— Интересно, каким же образом?
— Было сказано выше: необходимость понимания. Необходимость спокойной и полной ясности. Для того, чтобы возникло доверие и возможность действовать сообща. В этом никто, как вы, не будем скромничать, господин Гольденберг, помочь России не сможет.
Потом были ночи бреда: Гришке представлялись ошеломительные картины. Он является, как мессия, как Иисус, сошедший с небес, он обращается к правительству и к революционерам, какое-то гигантское судилище, там судят всех, царей, министров, жандармов, террористов, сторонников мирной пропаганды, раввина Мишуриса, учителя латыни из Киево-Подольской классической прогимназии, который так больно рвал Гришку за ухо, приговаривая «pro memoria»,[12] конвойных солдат в Архангельской ссылке, однажды жестоко Гришку избивших, и кончается все величавым хоровым пением, все поют со слезами в глазах. Гришка просыпался, сердце колотилось, он садился на койке, охваченный какой-то шумящей, истомной энергией. В секунды пробуждения с особенной отчетливостью понимал: да, да, его жребий, его судьба, он может спасти тысячи людей, остановить кровавый разгул, дать благо всем, всем. Но никто не должен догадываться о разговорах с Добржинским. Боялся, что надзиратели заметят его волнение. Снова ложился, накрывался, сна не было, шум в ушах, в мыслях не утихал, хотелось двигаться, бегать, выпить водки, все равно какой, хотя бы английской желудочной, держать речь…
Через три дня Гришка признался, что убил Кропоткина.
Декабрь для Андрея оказался месяцем небывалого напряжения. Петербургская подпольная жизнь не шла ни в какое сравнение ни с одесской, ни с харьковской или киевской. Множество людей, квартир, громадные планы, бесчисленное переплетение связей, предприятий, возможностей. В августе Андрей едва хлебнул петербургского житья-бытья, но тогда все только еще разворачивалось, еще шла свара и дележка, народовольцы и чернопередельцы поспешно отъединялись, а теперь одни уже действовали вовсю, а другие, по слухам, собирали чемоданы для бегства в Европу. С утра до вечера Андрей носился по городу, окованному зимой, то скользкому, то сырому, то утопающему в морозном тумане: встречи с людьми в трактирах, библиотеках, на улицах, рабочие окраины, Кронштадт, мастерская Кибальчича, где приготовлялся динамит, типография, редакция, встречи в условном месте с человеком, который под видом столяра проник в Зимний дворец и готовил там большое дело. Это был простой рабочий человек, замечательного бесстрашия, ума и притягательной силы: Степан Халтурин. Год назад Халтурин вместе с Обнорским организовал «Северный союз русских рабочих», более двух сотен человек входило в Союз, авторитет возрастал, выпускались прокламации, устраивались стачки, мощная стачка прогремела на Новой бумагопрядильне. Но в конце лета возникла возможность попасть во дворец под видом столяра. Халтурин советовался с Аней Якимовой. Он не принадлежал к народовольцам, держался независимо — оберегая несколько ревниво свою рабочую особость и самостоятельность, и весь Северный союз был проникнут этим настроением, принимали туда только рабочих, — но тут открывалась блестящая террористическая перспектива, и он решил посоветоваться со знатоками.
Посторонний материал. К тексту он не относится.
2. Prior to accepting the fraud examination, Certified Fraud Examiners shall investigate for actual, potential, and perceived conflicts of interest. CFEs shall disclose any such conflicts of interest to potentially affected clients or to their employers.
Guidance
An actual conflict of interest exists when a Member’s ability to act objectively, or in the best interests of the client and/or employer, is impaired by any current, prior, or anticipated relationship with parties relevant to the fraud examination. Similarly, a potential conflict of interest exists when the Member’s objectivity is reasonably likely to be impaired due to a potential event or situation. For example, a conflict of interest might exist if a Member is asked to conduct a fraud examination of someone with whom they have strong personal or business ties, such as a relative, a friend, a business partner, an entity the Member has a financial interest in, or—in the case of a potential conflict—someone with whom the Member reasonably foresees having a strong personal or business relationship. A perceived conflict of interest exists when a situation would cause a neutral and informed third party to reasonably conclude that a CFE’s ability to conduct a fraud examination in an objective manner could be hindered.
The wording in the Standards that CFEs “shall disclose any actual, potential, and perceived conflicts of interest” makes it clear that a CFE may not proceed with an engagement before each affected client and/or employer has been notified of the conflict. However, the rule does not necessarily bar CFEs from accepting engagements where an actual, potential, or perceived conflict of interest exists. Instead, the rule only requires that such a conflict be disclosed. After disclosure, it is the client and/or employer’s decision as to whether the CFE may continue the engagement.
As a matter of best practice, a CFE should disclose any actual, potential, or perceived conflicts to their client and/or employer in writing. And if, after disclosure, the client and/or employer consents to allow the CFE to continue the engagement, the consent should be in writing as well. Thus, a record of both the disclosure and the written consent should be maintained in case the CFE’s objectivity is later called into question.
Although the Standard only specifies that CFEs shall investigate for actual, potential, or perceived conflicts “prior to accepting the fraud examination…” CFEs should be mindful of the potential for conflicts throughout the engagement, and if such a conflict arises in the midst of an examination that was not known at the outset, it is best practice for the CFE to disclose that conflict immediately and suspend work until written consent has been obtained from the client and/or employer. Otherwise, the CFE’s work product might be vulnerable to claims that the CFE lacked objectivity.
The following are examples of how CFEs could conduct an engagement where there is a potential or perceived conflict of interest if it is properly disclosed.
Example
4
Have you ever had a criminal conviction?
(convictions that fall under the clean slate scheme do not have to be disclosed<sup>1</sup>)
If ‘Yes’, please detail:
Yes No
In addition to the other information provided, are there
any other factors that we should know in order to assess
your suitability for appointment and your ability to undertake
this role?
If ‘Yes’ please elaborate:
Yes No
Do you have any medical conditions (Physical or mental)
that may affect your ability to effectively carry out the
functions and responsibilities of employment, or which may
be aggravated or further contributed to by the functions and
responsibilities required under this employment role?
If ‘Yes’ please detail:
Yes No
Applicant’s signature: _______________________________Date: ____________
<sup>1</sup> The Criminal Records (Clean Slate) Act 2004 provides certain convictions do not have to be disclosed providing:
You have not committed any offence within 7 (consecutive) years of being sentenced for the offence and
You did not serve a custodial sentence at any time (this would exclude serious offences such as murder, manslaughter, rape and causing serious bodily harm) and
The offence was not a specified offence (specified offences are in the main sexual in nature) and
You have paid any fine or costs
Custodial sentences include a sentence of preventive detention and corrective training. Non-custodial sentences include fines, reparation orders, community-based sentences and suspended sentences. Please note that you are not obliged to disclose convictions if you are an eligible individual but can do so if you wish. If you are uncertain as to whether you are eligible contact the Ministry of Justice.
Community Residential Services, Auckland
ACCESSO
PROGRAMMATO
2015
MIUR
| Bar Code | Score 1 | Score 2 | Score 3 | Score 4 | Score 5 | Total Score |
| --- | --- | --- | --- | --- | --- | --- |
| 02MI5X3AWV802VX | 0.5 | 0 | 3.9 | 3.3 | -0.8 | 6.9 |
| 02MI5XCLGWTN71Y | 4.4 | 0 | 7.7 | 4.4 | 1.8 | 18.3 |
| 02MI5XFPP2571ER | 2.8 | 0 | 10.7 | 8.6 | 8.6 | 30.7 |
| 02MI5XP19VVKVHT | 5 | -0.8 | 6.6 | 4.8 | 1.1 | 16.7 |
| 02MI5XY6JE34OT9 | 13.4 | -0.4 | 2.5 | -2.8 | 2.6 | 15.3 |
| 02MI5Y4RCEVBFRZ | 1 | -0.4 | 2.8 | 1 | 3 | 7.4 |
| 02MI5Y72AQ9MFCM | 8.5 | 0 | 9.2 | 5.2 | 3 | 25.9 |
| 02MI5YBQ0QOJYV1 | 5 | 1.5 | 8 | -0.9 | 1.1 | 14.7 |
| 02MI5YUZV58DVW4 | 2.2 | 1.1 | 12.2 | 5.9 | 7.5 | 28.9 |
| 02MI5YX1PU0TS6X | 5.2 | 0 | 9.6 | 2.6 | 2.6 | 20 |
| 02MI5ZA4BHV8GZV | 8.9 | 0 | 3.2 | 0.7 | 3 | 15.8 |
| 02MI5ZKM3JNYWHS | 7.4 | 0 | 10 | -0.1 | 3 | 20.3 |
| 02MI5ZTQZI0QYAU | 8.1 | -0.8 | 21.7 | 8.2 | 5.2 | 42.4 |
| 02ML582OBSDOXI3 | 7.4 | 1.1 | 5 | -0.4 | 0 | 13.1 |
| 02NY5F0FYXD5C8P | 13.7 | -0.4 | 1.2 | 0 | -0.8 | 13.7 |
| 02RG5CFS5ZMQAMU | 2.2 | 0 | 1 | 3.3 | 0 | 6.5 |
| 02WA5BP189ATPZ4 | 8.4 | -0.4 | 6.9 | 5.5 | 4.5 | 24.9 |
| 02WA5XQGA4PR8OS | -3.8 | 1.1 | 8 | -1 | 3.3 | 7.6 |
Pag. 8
Из людей, причастных к народовольческому Комитету, был знаком хорошо с землячкой, вятской, Аней Якимовой. Та с кем-то его свела. Сказали: «Что ж, давай, давай. Заодно и царя прикончишь…» Так все это начиналось, не очень-то всерьез. В сентябре Халтурин с паспортом Батышкова поступил в столярную службу, в Зимний, поселился в подвале. Связь с ним поддерживал Квятковский. Дело было сугубо тайное, такой же степени тайности, как и служба Клеточникова в Третьем отделении. Но если Клеточников с первых же дней непрерывно, вот уже почти год, снабжал Комитет беспримерными по ценности сведениями, то работа Халтурина не давала никаких плодов, удачный исход ее казался фантастикой. Андрей помнил, как Баска однажды намекала в Александровске, что есть какой-то человек, который намерен проникнуть во дворец в качестве рабочего, человек смелый, решительный, но как-то не верилось в успех: дворец казался местом, где кишмя кишат жандармы. Кроме того, тогда, осенью, мало думали — если не сказать вовсе не думали — об этом предприятии, все старания были направлены на Александровск и на Москву. Если бы там удалось, дело во дворце само собой бы отпало. Но там не удалось. Квятковского арестовали, и невероятное, совершавшееся в глубочайшем секрете халтуринское дело — неизвестное почти никому — стало вдруг главной надеждой партии.